━━━ EXCERPTED DATA ━━━

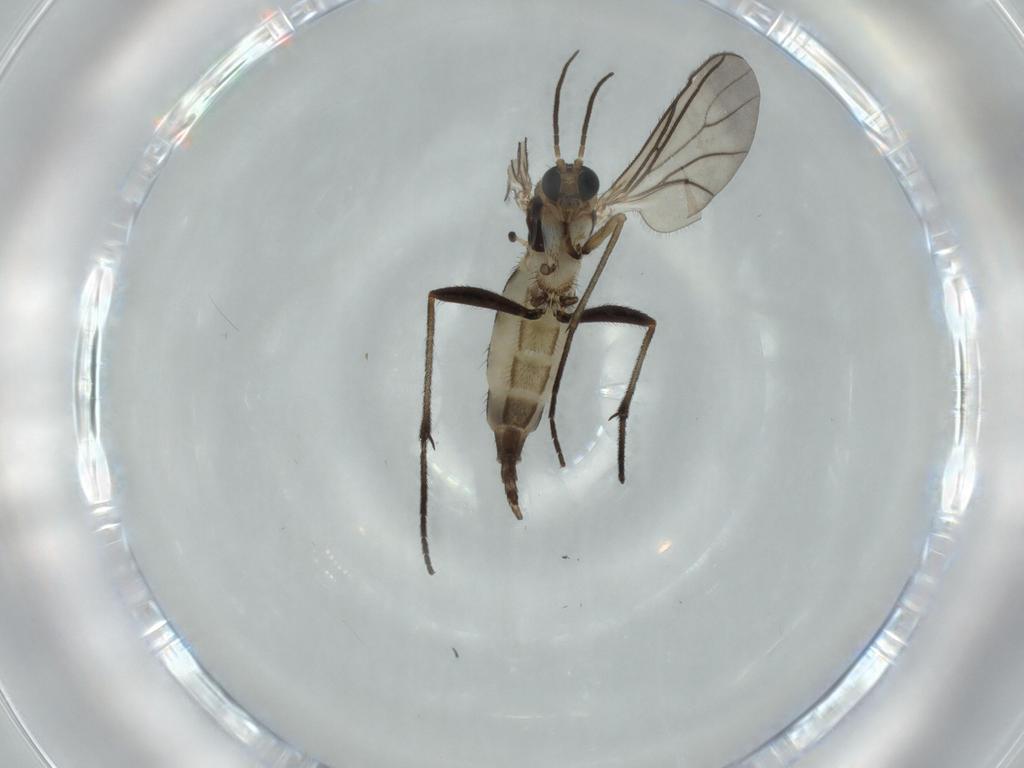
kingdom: Animalia
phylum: Arthropoda
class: Insecta
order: Diptera
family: Sciaridae
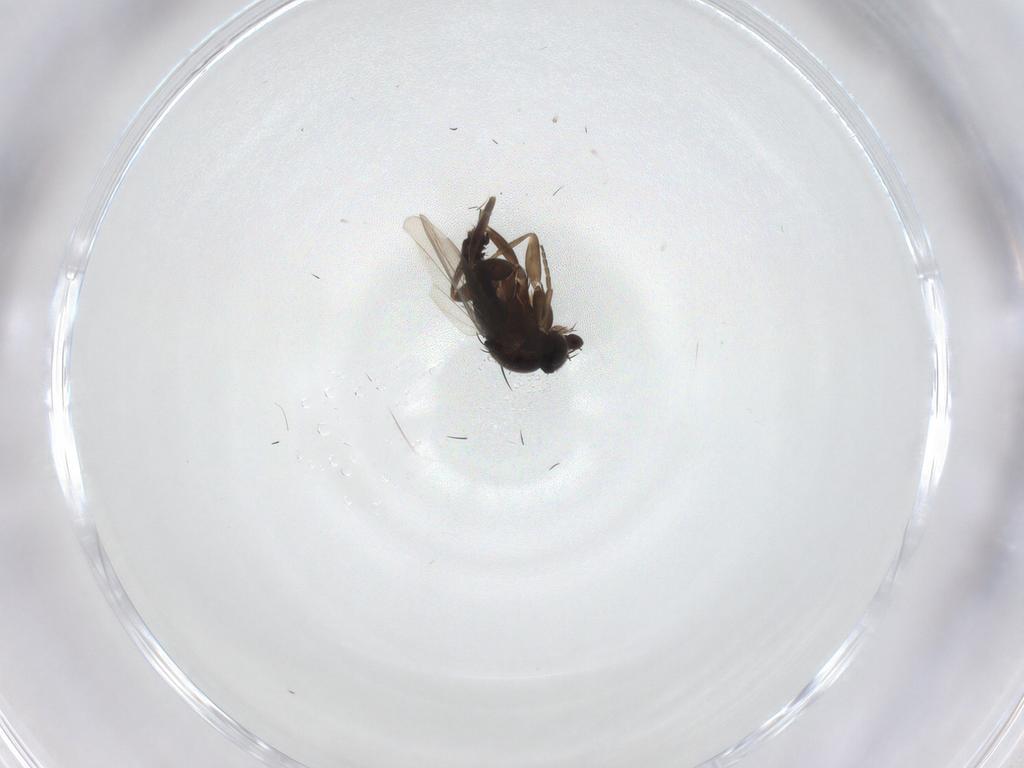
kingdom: Animalia
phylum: Arthropoda
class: Insecta
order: Diptera
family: Cecidomyiidae
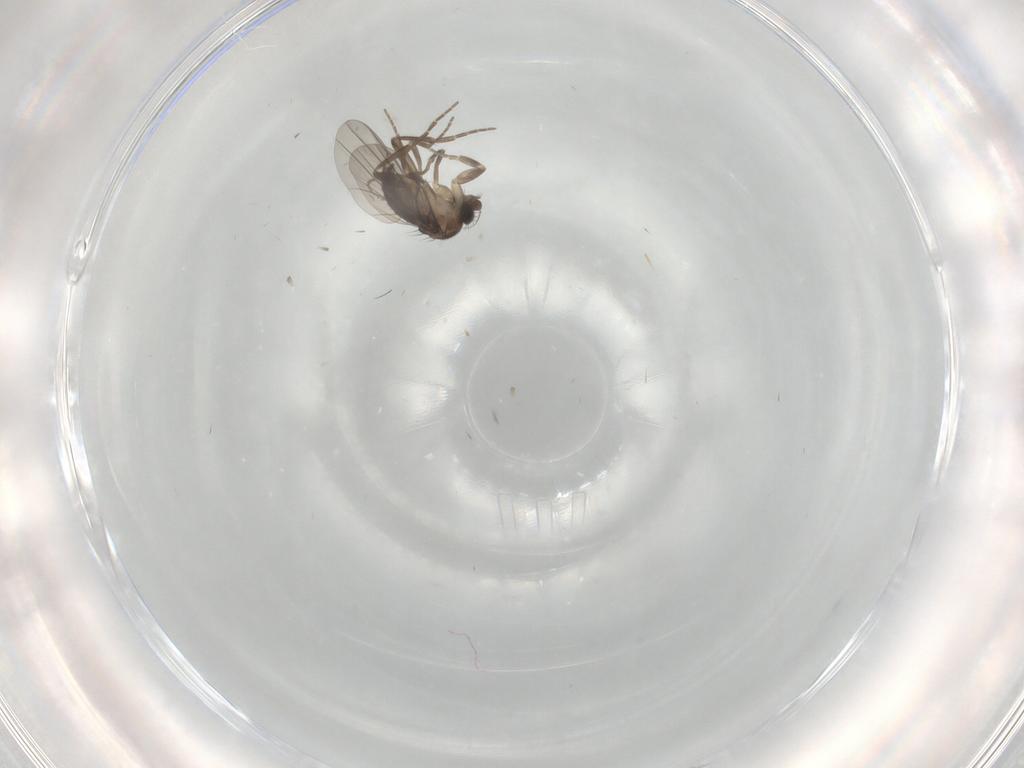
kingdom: Animalia
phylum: Arthropoda
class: Insecta
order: Diptera
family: Cecidomyiidae
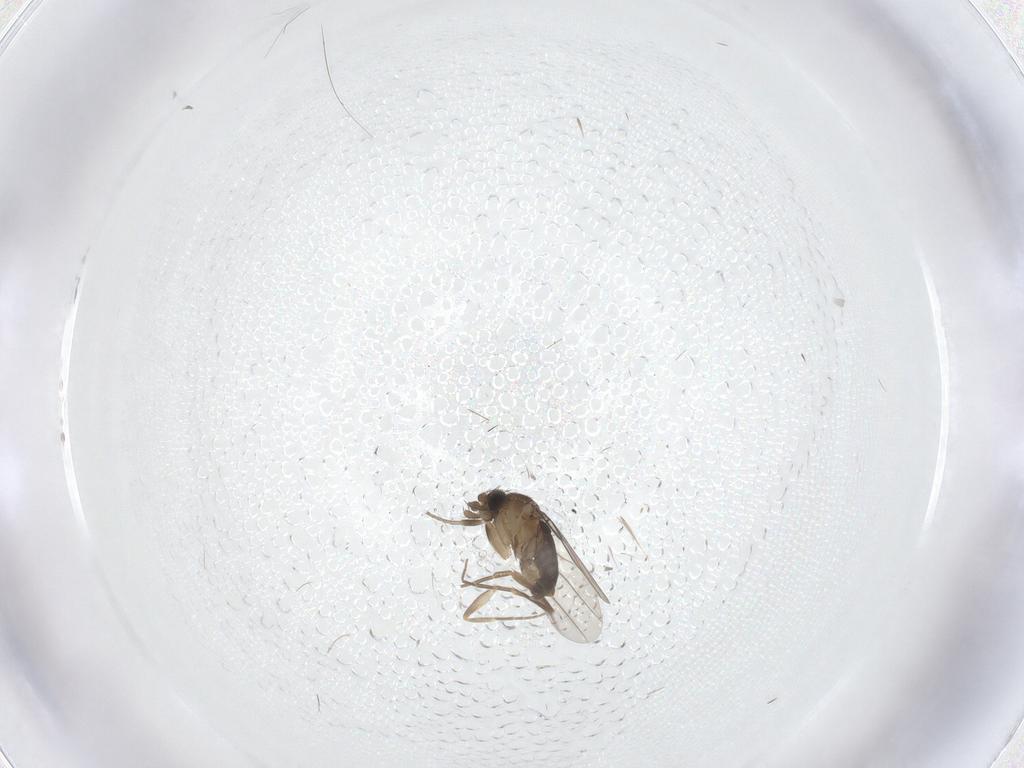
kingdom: Animalia
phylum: Arthropoda
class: Insecta
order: Diptera
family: Phoridae
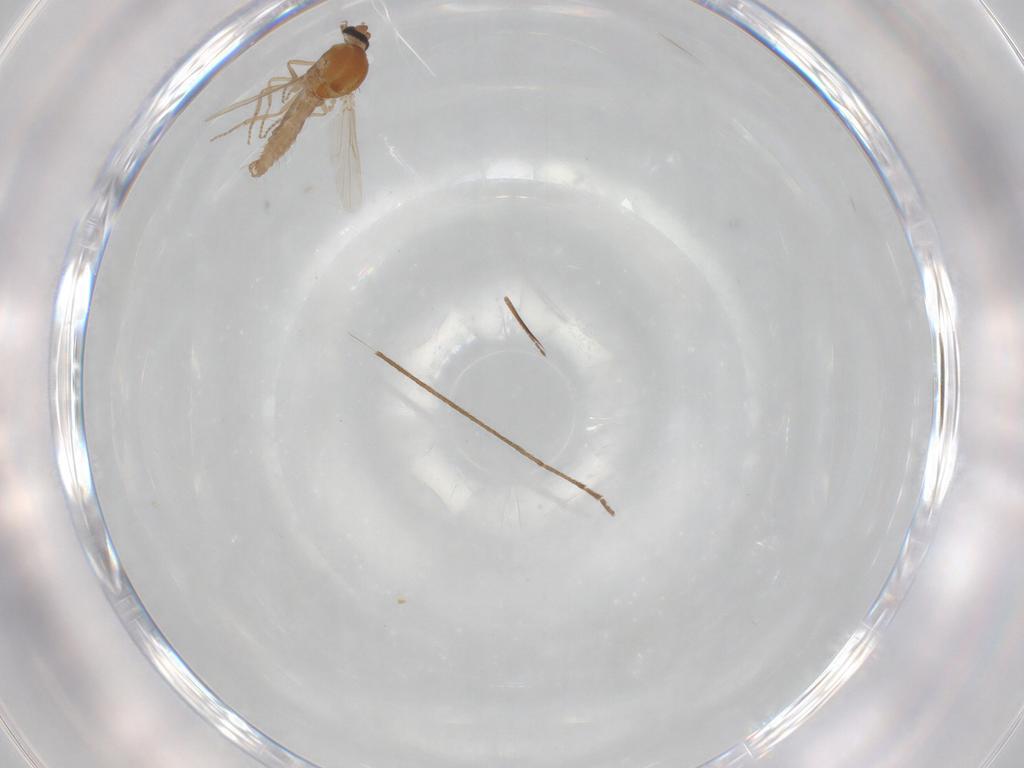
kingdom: Animalia
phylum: Arthropoda
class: Insecta
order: Diptera
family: Ceratopogonidae
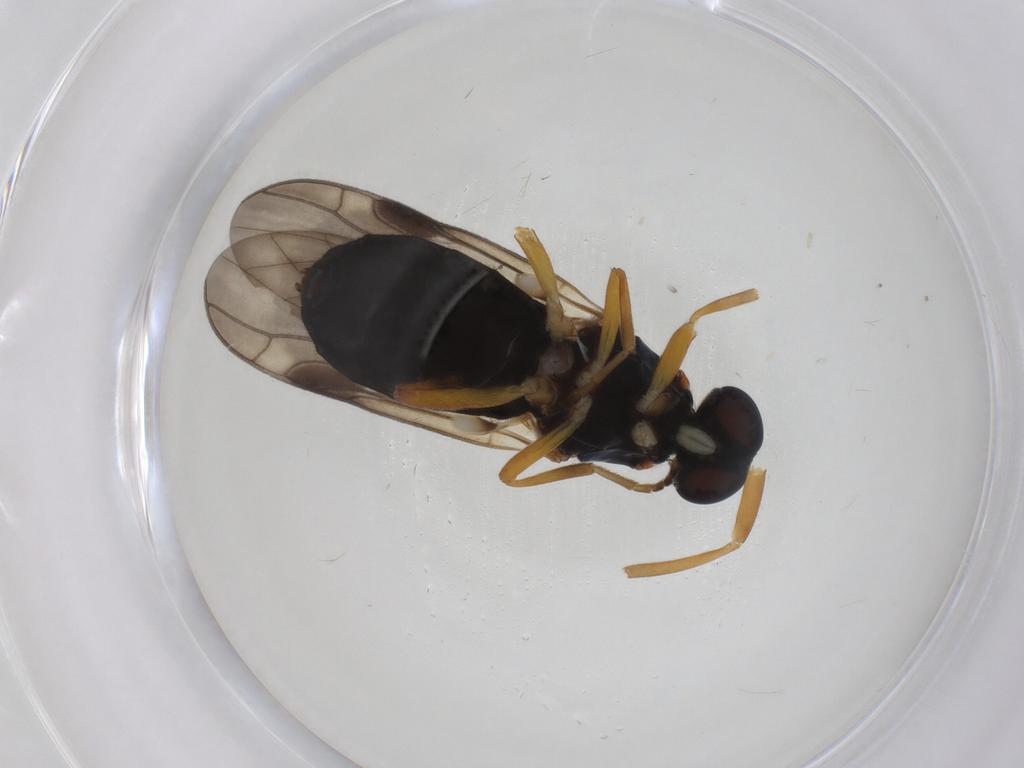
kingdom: Animalia
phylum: Arthropoda
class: Insecta
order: Diptera
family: Stratiomyidae
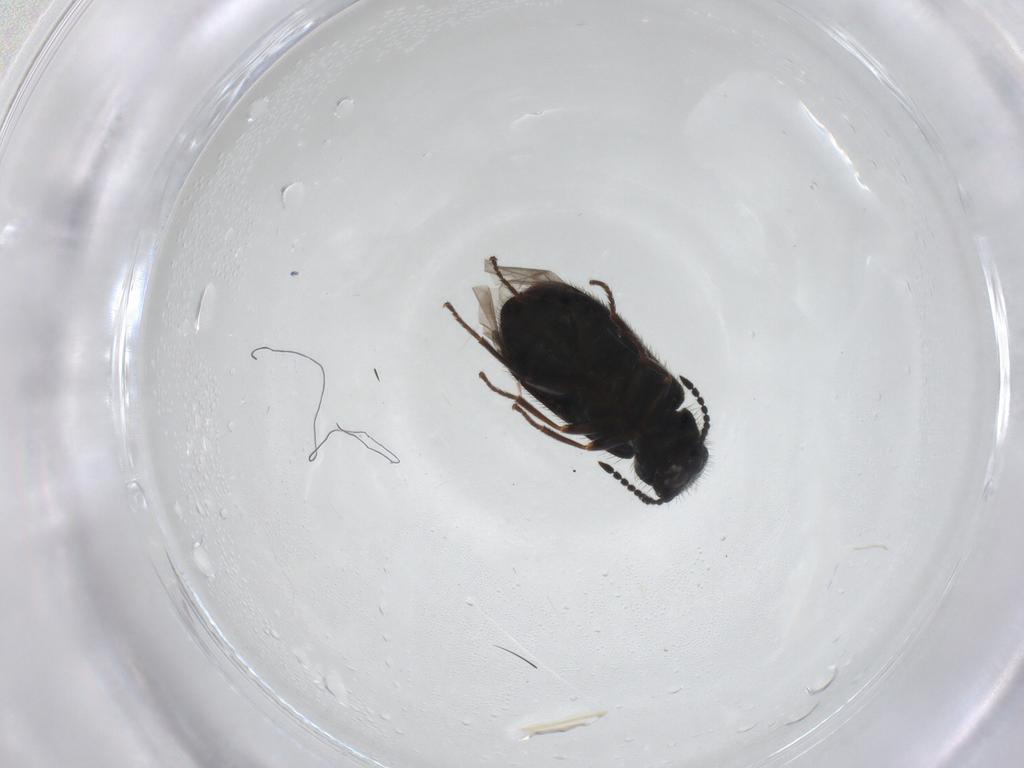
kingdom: Animalia
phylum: Arthropoda
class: Insecta
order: Coleoptera
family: Melyridae
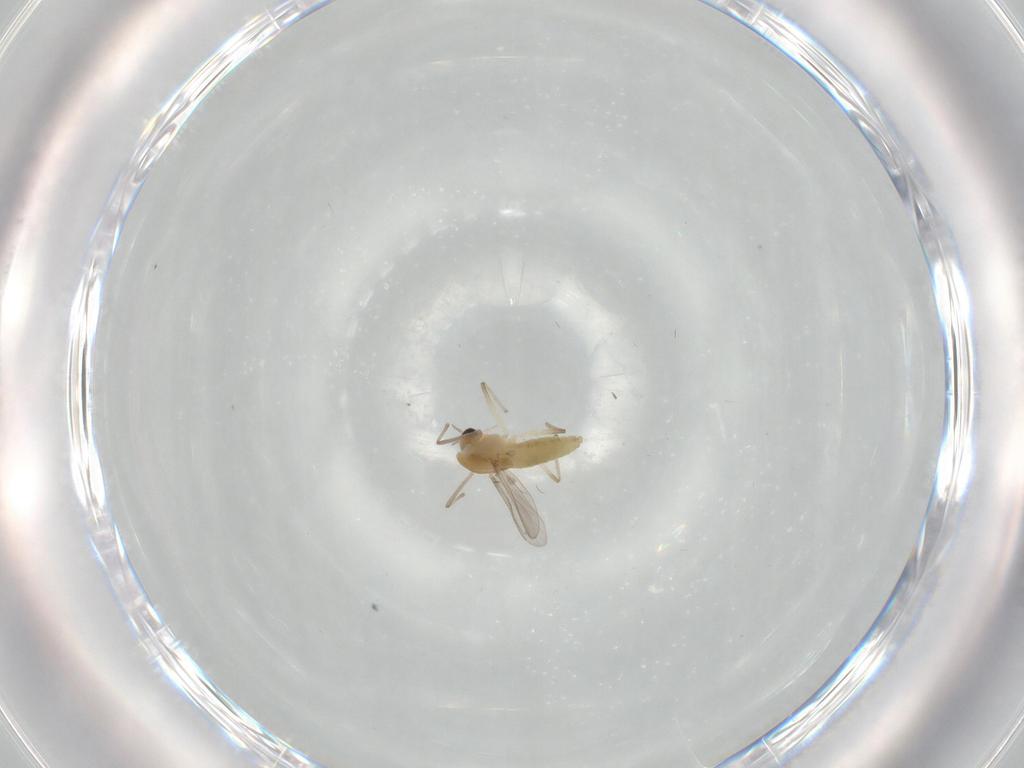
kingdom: Animalia
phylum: Arthropoda
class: Insecta
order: Diptera
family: Chironomidae
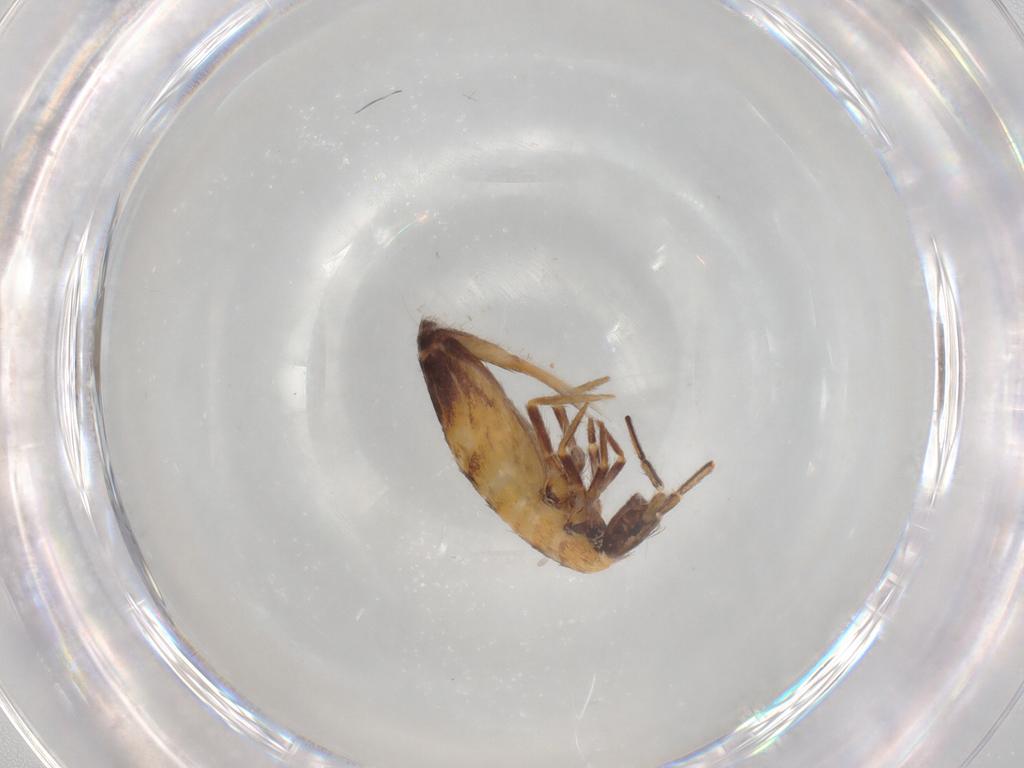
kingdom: Animalia
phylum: Arthropoda
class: Collembola
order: Entomobryomorpha
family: Entomobryidae
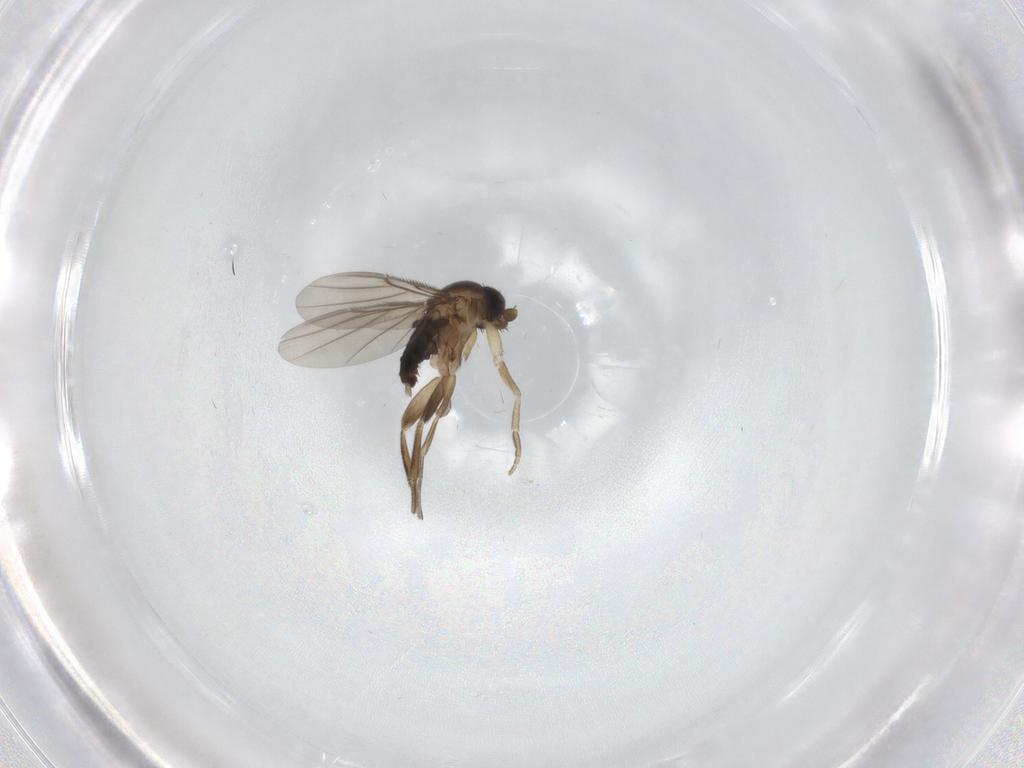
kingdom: Animalia
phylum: Arthropoda
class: Insecta
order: Diptera
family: Phoridae
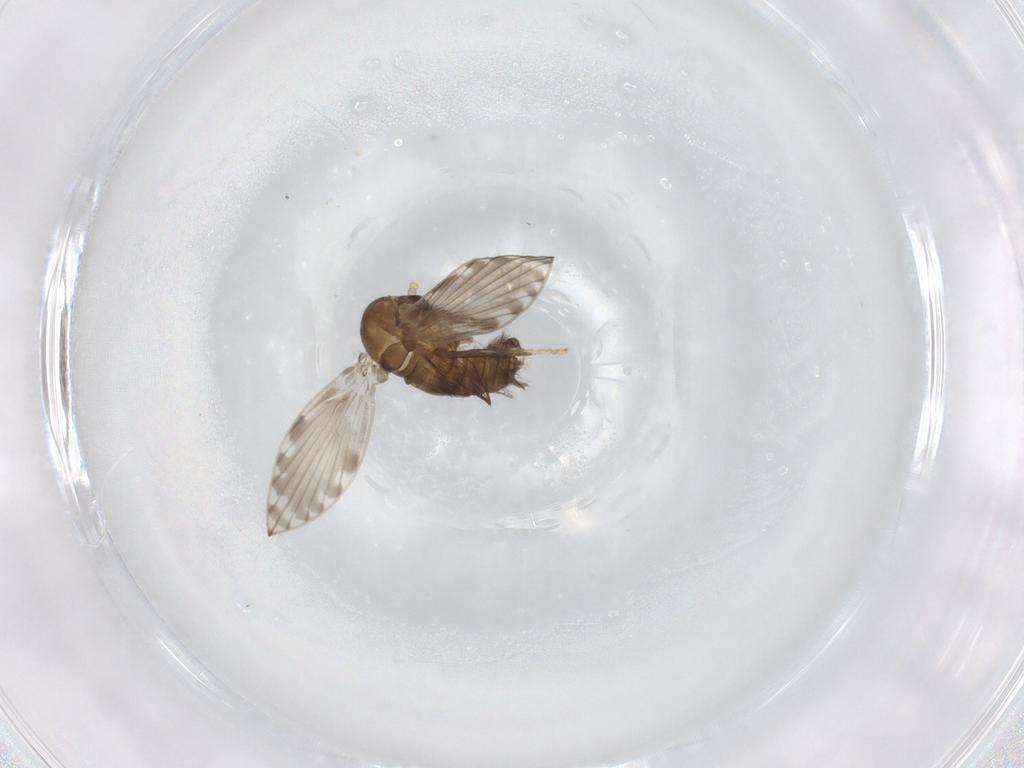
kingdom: Animalia
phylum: Arthropoda
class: Insecta
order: Diptera
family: Psychodidae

━━━

* _DIRECTION_
Rewrite all the lines from the rows above as a single numbered list, leaving out the blank lines and the pictures.

* _ANSWER TO THIS TASK_
1. kingdom: Animalia
2. phylum: Arthropoda
3. class: Insecta
4. order: Diptera
5. family: Sciaridae
6. kingdom: Animalia
7. phylum: Arthropoda
8. class: Insecta
9. order: Diptera
10. family: Cecidomyiidae
11. kingdom: Animalia
12. phylum: Arthropoda
13. class: Insecta
14. order: Diptera
15. family: Cecidomyiidae
16. kingdom: Animalia
17. phylum: Arthropoda
18. class: Insecta
19. order: Diptera
20. family: Phoridae
21. kingdom: Animalia
22. phylum: Arthropoda
23. class: Insecta
24. order: Diptera
25. family: Ceratopogonidae
26. kingdom: Animalia
27. phylum: Arthropoda
28. class: Insecta
29. order: Diptera
30. family: Stratiomyidae
31. kingdom: Animalia
32. phylum: Arthropoda
33. class: Insecta
34. order: Coleoptera
35. family: Melyridae
36. kingdom: Animalia
37. phylum: Arthropoda
38. class: Insecta
39. order: Diptera
40. family: Chironomidae
41. kingdom: Animalia
42. phylum: Arthropoda
43. class: Collembola
44. order: Entomobryomorpha
45. family: Entomobryidae
46. kingdom: Animalia
47. phylum: Arthropoda
48. class: Insecta
49. order: Diptera
50. family: Phoridae
51. kingdom: Animalia
52. phylum: Arthropoda
53. class: Insecta
54. order: Diptera
55. family: Psychodidae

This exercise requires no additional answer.